Cons of Laying Mulch in Fall
While there is a long list of benefits, there are also some drawbacks to mulching in the fall. These include the following:
- There are potential time restraints. Darkness comes sooner in the fall and winter, so you may have to schedule your mulching on the weekend, whereas you will have a lot more daylight to work in the spring.
- If snow starts early, you will also have to work faster to avoid snow-covered gardens or snow-covered mulch piles.
- While mulch can be used to prevent pests, it can also house some undesirable pests as well. However, with the proper preparation and combination of other organic goods, you can hopefully minimize this.

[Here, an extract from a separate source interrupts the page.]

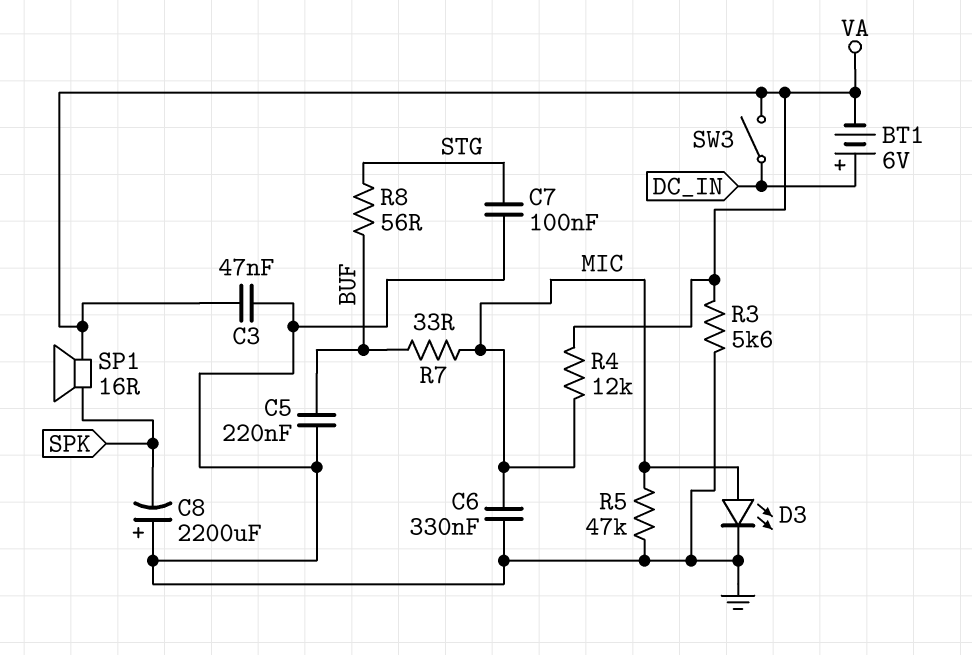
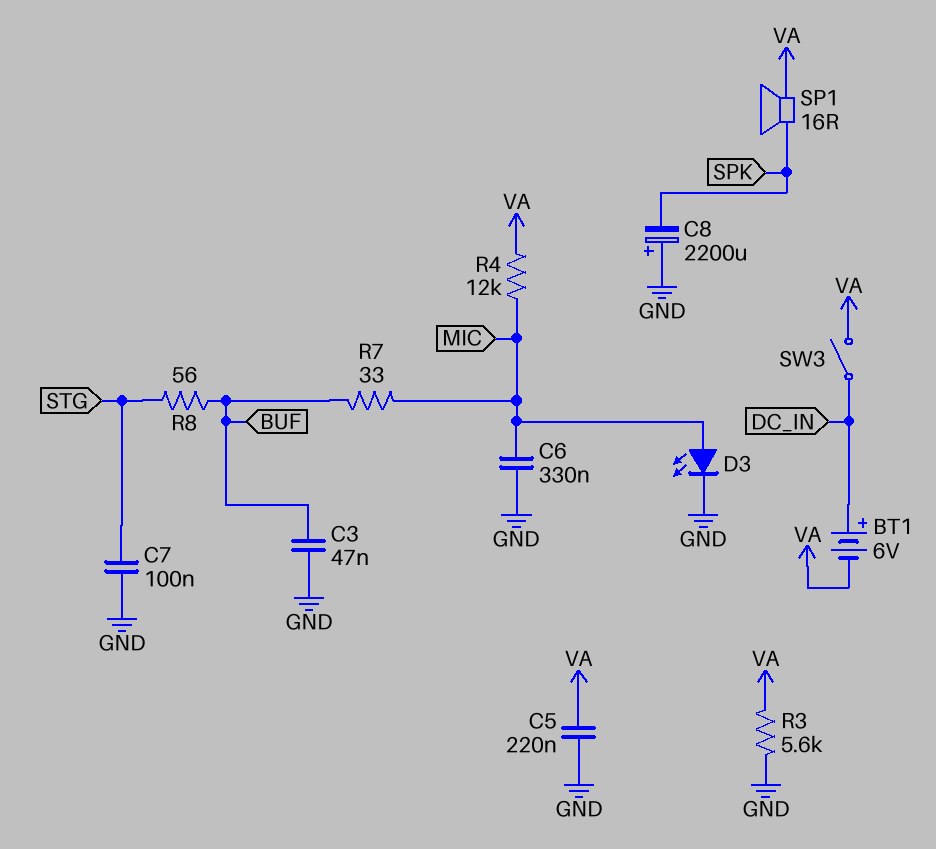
C3: 47nF (GND, VA) -> 47nF (BUF, GND)
C5: 220nF (BUF, GND) -> 220nF (GND, VA)
R5: 47k (GND, MIC) -> none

- You have to be careful with organic mulches. Typically, you need to apply these in a partially-rotted state so that they don’t take nitrogen from the ground. Organic mulches, in general, have specific requirements that can make things somewhat difficult.
- Organic mulches also need to be rather thick. Thicker mulch will provide better protection and won’t rot as quickly.
- Mulch needs to be replaced annually. If you are going to choose mulch, you will have to be prepared to do so regularly if you want to maintain the quality of your garden.
- Too much mulch can actually cause too much stress on your plants.
- If you use self-sowers heavily, you may want to skip fall mulching, as this can interfere with spring germination.
Pros and Cons to Making Your Own Mulch
You will certainly be able to buy bags of mulch, but if you have the time and the desire, you can choose to make your own mulch instead. This involves renting a wood chipping machine that can chop up the wood you have at home. There are a few pros and cons to doing it this way.
- Guaranteed organic
- Efficient use of materials
- More work for you
- Might have to do it in the cold
- Have to rent a machine
One of the best reasons to make your own mulch is that you can use small branches and things such as perennial stems to create the mulch. As you are cleaning up your garden and pruning dead tree branches, you typically collect a lot of mulch-like material.
If you do not like renting equipment but rather own it yourself, electric wood chippers are not all that expensive anymore. Especially If you’re not using it more than a few times per year, an electric wood chipper will do the trick for you. Have a look at our buying guide and reviews.
Preparing Garden Beds for Mulch
Timing is also a concern when it comes to laying mulch. You don’t want to lay it down too late, but you also don’t want to lay it down too early. Some will say to wait until the first big “freeze” of the ground before laying mulch, but you can typically do it before that. What’s important is that your mulch is properly prepared, which means doing all of the following:
- Harvesting what needs to be harvested
- Transplanting any herbs or delicate flowers
- Removing debris from garden beds
- Cutting back perennials if necessary
- Removing weeds and leaves
- Pruning dead or diseased plants
What Works as Mulch?
Organic, store-bought bags of mulch will work almost every time, but there are a handful of things that you can use as mulch that you probably already have around the house. If you are choosing to make your own mulch, you will be able to use all of these items. Shredded tree limbs that have either fallen or been cut, shredded leaves, weed-free straw, shredded bark, and other organic material can all work as mulch, and while it may take more work, it could also save you some money.